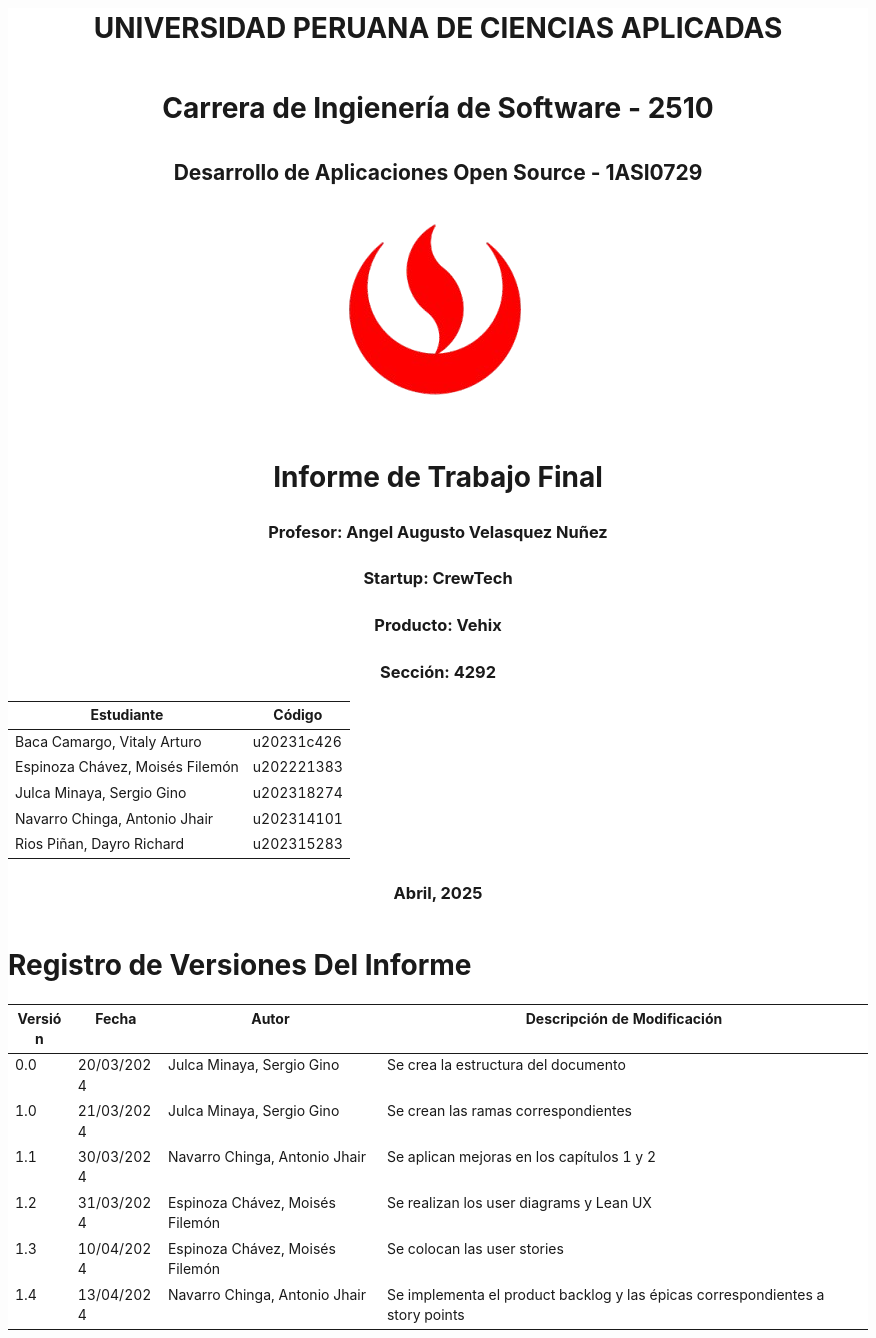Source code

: <div align="center">
  
# UNIVERSIDAD PERUANA DE CIENCIAS APLICADAS
# Carrera de Ingienería de Software - 2510
## Desarrollo de Aplicaciones Open Source - 1ASI0729
![UPC_logo_transparente](/assets/imgs/chapter-I/upc_logo.png)

# Informe de Trabajo Final
### Profesor: Angel Augusto Velasquez Nuñez
### Startup: CrewTech
### Producto: Vehix

### Sección: 4292

|           Estudiante           |     Código      |
|--------------------------------|-----------------|
| Baca Camargo, Vitaly Arturo    |   u20231c426    |
| Espinoza Chávez, Moisés Filemón|   u202221383    |
| Julca Minaya, Sergio Gino      |   u202318274    |
| Navarro Chinga, Antonio Jhair  |   u202314101    |
| Rios Piñan, Dayro Richard      |   u202315283    |

### **Abril, 2025**
</div>

# **Registro de Versiones Del Informe**



| Versión | Fecha       | Autor                                | Descripción de Modificación                                           |
|---------|-------------|--------------------------------------|------------------------------------------------------------------------|
| 0.0     | 20/03/2024  | Julca Minaya, Sergio Gino                     | Se crea la estructura del documento                                            |
| 1.0     | 21/03/2024  | Julca Minaya, Sergio Gino                      | Se crean las ramas correspondientes                                   |
| 1.1     | 30/03/2024  | Navarro Chinga, Antonio Jhair                         | Se aplican mejoras en los capítulos 1 y 2                             |
| 1.2     | 31/03/2024  | Espinoza Chávez, Moisés Filemón                        | Se realizan los user diagrams y Lean UX                               |
| 1.3     | 10/04/2024  | Espinoza Chávez, Moisés Filemón                         | Se colocan las user stories                                           |
| 1.4     | 13/04/2024  | Navarro Chinga, Antonio Jhair                     | Se implementa el product backlog y las épicas correspondientes a story points |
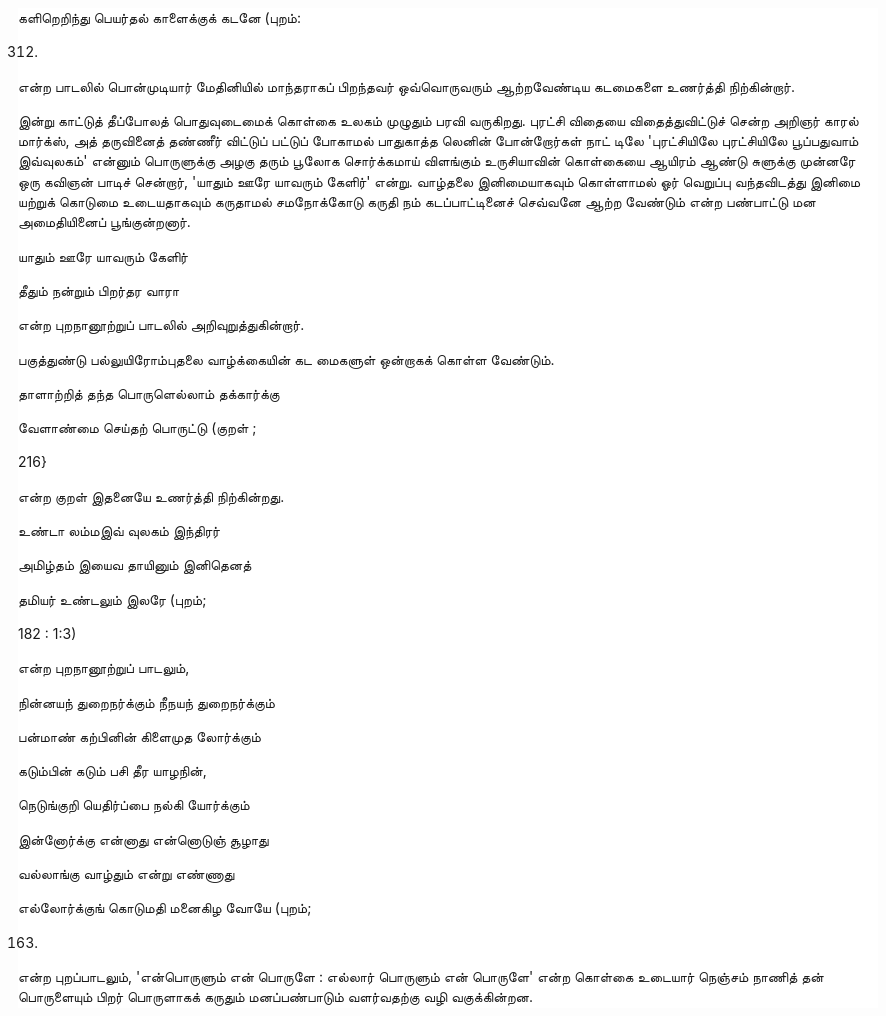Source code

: களிறெறிந்து பெயர்தல் காளைக்குக் கடனே (புறம்:

 312)  

என்ற பாடலில் பொன்முடியார் மேதினியில் மாந்தராகப் பிறந்தவர் ஒவ்வொருவரும் ஆற்றவேண்டிய கடமைகளை உணர்த்தி நிற்கின்றார்.  

இன்று காட்டுத் தீப்போலத் பொதுவுடைமைக் கொள்கை உலகம் முழுதும் பரவி வருகிறது. புரட்சி விதையை விதைத்துவிட்டுச் சென்ற அறிஞர் காரல் மார்க்ஸ், அத் தருவினைத் தண்ணீர் விட்டுப் பட்டுப் போகாமல் பாதுகாத்த லெனின் போன்றோர்கள் நாட் டிலே 'புரட்சியிலே புரட்சியிலே பூப்பதுவாம் இவ்வுலகம்' என்னும் பொருளுக்கு அழகு தரும் பூலோக சொர்க்கமாய் விளங்கும் உருசியாவின் கொள்கையை ஆயிரம் ஆண்டு சுளுக்கு முன்னரே ஒரு கவிஞன் பாடிச் சென்றார், 'யாதும் ஊரே யாவரும் கேளிர்' என்று. வாழ்தலை இனிமையாகவும் கொள்ளாமல் ஓர் வெறுப்பு வந்தவிடத்து இனிமை யற்றுக் கொடுமை உடையதாகவும் கருதாமல் சமநோக்கோடு கருதி நம் கடப்பாட்டினைச் செவ்வனே ஆற்ற வேண்டும் என்ற பண்பாட்டு மன அமைதியினைப் பூங்குன்றனார்.  

  

யாதும் ஊரே யாவரும் கேளிர்  

தீதும் நன்றும் பிறர்தர வாரா  

என்ற புறநானூற்றுப் பாடலில் அறிவுறுத்துகின்றார்.  

பகுத்துண்டு பல்லுயிரோம்புதலை வாழ்க்கையின் கட மைகளுள் ஒன்றாகக் கொள்ள வேண்டும்.  

  

தாளாற்றித் தந்த பொருளெல்லாம் தக்கார்க்கு  

வேளாண்மை செய்தற் பொருட்டு (குறள் ;

 216}  

என்ற குறள் இதனையே உணர்த்தி நிற்கின்றது.  

  

உண்டா லம்மஇவ் வுலகம் இந்திரர்  

அமிழ்தம் இயைவ தாயினும் இனிதெனத்  

தமியர் உண்டலும் இலரே (புறம்;

 182 : 1:3)  

என்ற புறநானூற்றுப் பாடலும்,  

  

நின்னயந் துறைநர்க்கும் நீநயந் துறைநர்க்கும்  

பன்மாண் கற்பினின் கிளைமுத லோர்க்கும்  

கடும்பின் கடும் பசி தீர யாழநின்,  

நெடுங்குறி யெதிர்ப்பை நல்கி யோர்க்கும்  

இன்னோர்க்கு என்னாது என்னொடுஞ் சூழாது  

வல்லாங்கு வாழ்தும் என்று எண்ணாது  

எல்லோர்க்குங் கொடுமதி மனைகிழ வோயே (புறம்;

 163)  

என்ற புறப்பாடலும், 'என்பொருளும் என் பொருளே : எல்லார் பொருளும் என் பொருளே' என்ற கொள்கை உடையார் நெஞ்சம் நாணித் தன் பொருளையும் பிறர் பொருளாகக் கருதும் மனப்பண்பாடும் வளர்வதற்கு வழி வகுக்கின்றன.  
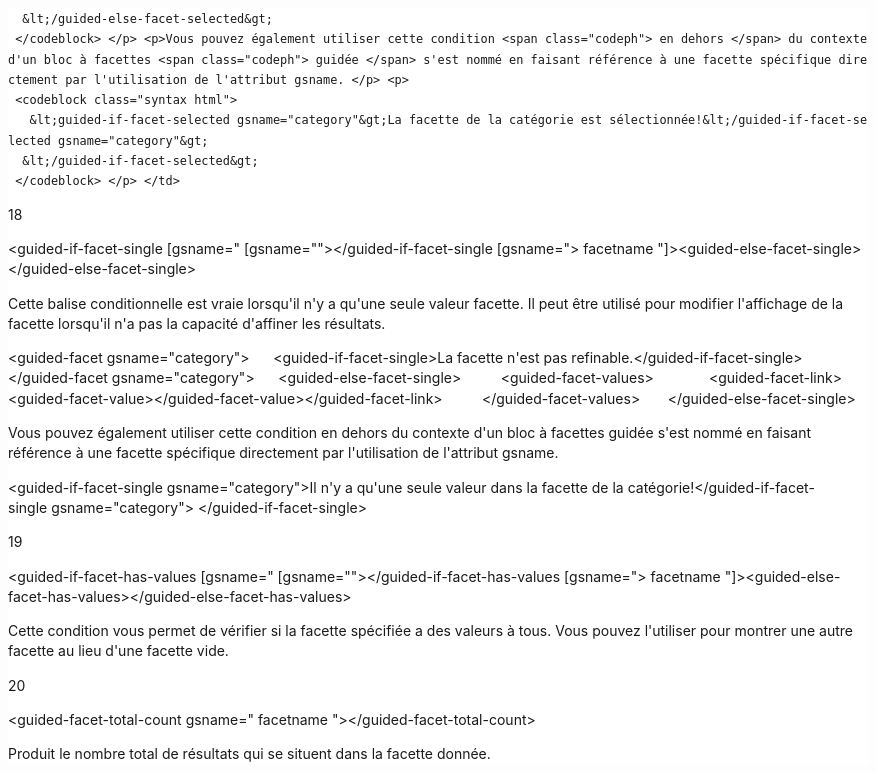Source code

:      &lt;/guided-else-facet-selected&gt; 
     </codeblock> </p> <p>Vous pouvez également utiliser cette condition <span class="codeph"> en dehors </span> du contexte d'un bloc à facettes <span class="codeph"> guidée </span> s'est nommé en faisant référence à une facette spécifique directement par l'utilisation de l'attribut gsname. </p> <p> 
     <codeblock class="syntax html">
       &lt;guided-if-facet-selected gsname="category"&gt;La facette de la catégorie est sélectionnée!&lt;/guided-if-facet-selected gsname="category"&gt; 
      &lt;/guided-if-facet-selected&gt; 
     </codeblock> </p> </td> 
  </tr> 
  <tr> 
   <td colname="col01"> <p>18 </p> </td> 
   <td colname="col1"> <p> 
     <codeblock>
       &lt;guided-if-facet-single [gsname=" [gsname=""&gt;&lt;/guided-if-facet-single [gsname="&gt; 
      <varname>
        facetname 
      </varname>"]&gt;&lt;guided-else-facet-single&gt;&lt;/guided-else-facet-single&gt; 
     </codeblock> </p> </td> 
   <td colname="col2"> <p>Cette balise conditionnelle est vraie lorsqu'il n'y a qu'une seule valeur facette. Il peut être utilisé pour modifier l'affichage de la facette lorsqu'il n'a pas la capacité d'affiner les résultats. </p> <p> 
     <codeblock class="syntax html">
       &lt;guided-facet gsname="category"&gt; 
           &lt;guided-if-facet-single&gt;La facette n'est pas refinable.&lt;/guided-if-facet-single&gt;&lt;/guided-facet gsname="category"&gt; 
           &lt;guided-else-facet-single&gt; 
               &lt;guided-facet-values&gt; 
                   &lt;guided-facet-link&gt;&lt;guided-facet-value&gt;&lt;/guided-facet-value&gt;&lt;/guided-facet-link&gt; 
               &lt;/guided-facet-values&gt; 
            
      &lt;/guided-else-facet-single&gt; 
     </codeblock> </p> <p>Vous pouvez également utiliser cette condition <span class="codeph"> en dehors </span> du contexte d'un bloc à facettes <span class="codeph"> <span class="varname"> guidée </span> </span> s'est nommé en faisant référence à une facette spécifique directement par l'utilisation de l'attribut gsname. </p> <p> 
     <codeblock class="syntax html">
       &lt;guided-if-facet-single gsname="category"&gt;Il n'y a qu'une seule valeur dans la facette de la catégorie!&lt;/guided-if-facet-single gsname="category"&gt; 
      &lt;/guided-if-facet-single&gt; 
     </codeblock> </p> </td> 
  </tr> 
  <tr> 
   <td colname="col01"> <p>19 </p> </td> 
   <td colname="col1"> <p> 
     <codeblock>
       &lt;guided-if-facet-has-values [gsname=" [gsname=""&gt;&lt;/guided-if-facet-has-values [gsname="&gt; 
      <varname>
        facetname 
      </varname>"]&gt;&lt;guided-else-facet-has-values&gt;&lt;/guided-else-facet-has-values&gt; 
     </codeblock> </p> </td> 
   <td colname="col2"> <p>Cette condition vous permet de vérifier si la facette spécifiée a des valeurs à tous. Vous pouvez l'utiliser pour montrer une autre facette au lieu d'une facette vide. </p> </td> 
  </tr> 
  <tr> 
   <td colname="col01"> <p>20 </p> </td> 
   <td colname="col1"> <p> <span class="codeph">&lt;guided-facet-total-count gsname=" <span class="varname"> facetname </span>"&gt;&lt;/guided-facet-total-count&gt;</span> </p> </td> 
   <td colname="col2"> <p>Produit le nombre total de résultats qui se situent dans la facette donnée. </p> </td> 
  </tr> 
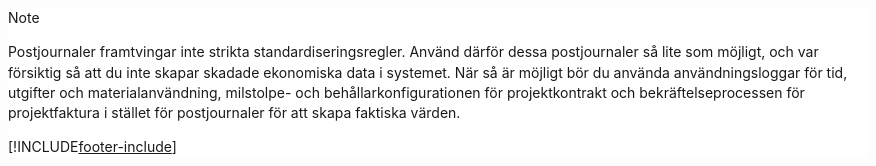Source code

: > [!NOTE]
> Postjournaler framtvingar inte strikta standardiseringsregler. Använd därför dessa postjournaler så lite som möjligt, och var försiktig så att du inte skapar skadade ekonomiska data i systemet. När så är möjligt bör du använda användningsloggar för tid, utgifter och materialanvändning, milstolpe- och behållarkonfigurationen för projektkontrakt och bekräftelseprocessen för projektfaktura i stället för postjournaler för att skapa faktiska värden.

[!INCLUDE[footer-include](../includes/footer-banner.md)]
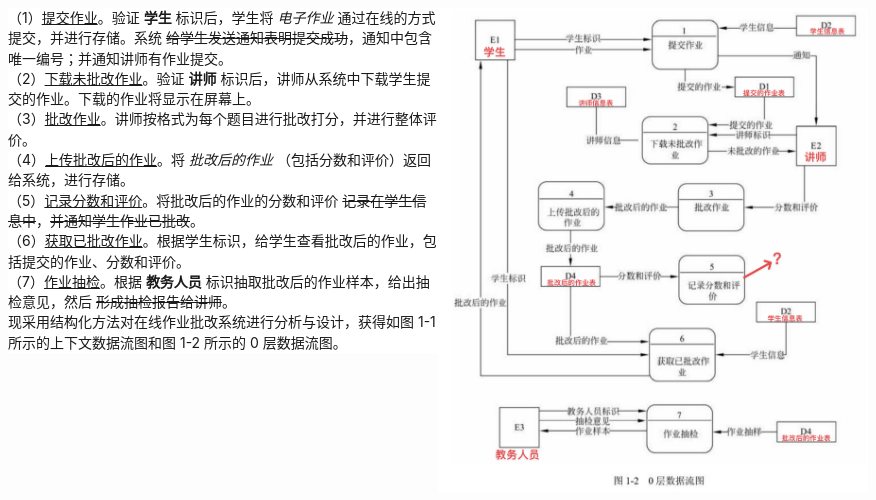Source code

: <img src="./assets/image-20240412092228099.png" width="50%" style="float:right;"/>

（1）<u>提交作业</u>。验证 **学生** 标识后，学生将 *电子作业* 通过在线的方式提交，并进行存储。系统 ~~给学生发送通知表明提交成功~~，通知中包含唯一编号；并通知讲师有作业提交。  
（2）<u>下载未批改作业</u>。验证 **讲师** 标识后，讲师从系统中下载学生提交的作业。下载的作业将显示在屏幕上。  
（3）<u>批改作业</u>。讲师按格式为每个题目进行批改打分，并进行整体评价。  
（4）<u>上传批改后的作业</u>。将 *批改后的作业* （包括分数和评价）返回给系统，进行存储。  
（5）<u>记录分数和评价</u>。将批改后的作业的分数和评价 ~~记录在学生信息中~~，~~并通知学生作业已批改~~。  
（6）<u>获取已批改作业</u>。根据学生标识，给学生查看批改后的作业，包括提交的作业、分数和评价。  
（7）<u>作业抽检</u>。根据 **教务人员** 标识抽取批改后的作业样本，给出抽检意见，然后 ~~形成抽检报告给讲师~~。  
现采用结构化方法对在线作业批改系统进行分析与设计，获得如图 1-1 所示的上下文数据流图和图 1-2 所示的 0 层数据流图。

* * * * * * *

→ Your task: Write out exactly and only the lines that run from the start of the data above through the line containing "crea la estructura", leaving the pictures out.

→ Answer section:
Source code

: <div align="center">
  
# UNIVERSIDAD PERUANA DE CIENCIAS APLICADAS
# Carrera de Ingienería de Software - 2510
## Desarrollo de Aplicaciones Open Source - 1ASI0729
![UPC_logo_transparente](/assets/imgs/chapter-I/upc_logo.png)

# Informe de Trabajo Final
### Profesor: Angel Augusto Velasquez Nuñez
### Startup: CrewTech
### Producto: Vehix

### Sección: 4292

|           Estudiante           |     Código      |
|--------------------------------|-----------------|
| Baca Camargo, Vitaly Arturo    |   u20231c426    |
| Espinoza Chávez, Moisés Filemón|   u202221383    |
| Julca Minaya, Sergio Gino      |   u202318274    |
| Navarro Chinga, Antonio Jhair  |   u202314101    |
| Rios Piñan, Dayro Richard      |   u202315283    |

### **Abril, 2025**
</div>

# **Registro de Versiones Del Informe**



| Versión | Fecha       | Autor                                | Descripción de Modificación                                           |
|---------|-------------|--------------------------------------|------------------------------------------------------------------------|
| 0.0     | 20/03/2024  | Julca Minaya, Sergio Gino                     | Se crea la estructura del documento                                            |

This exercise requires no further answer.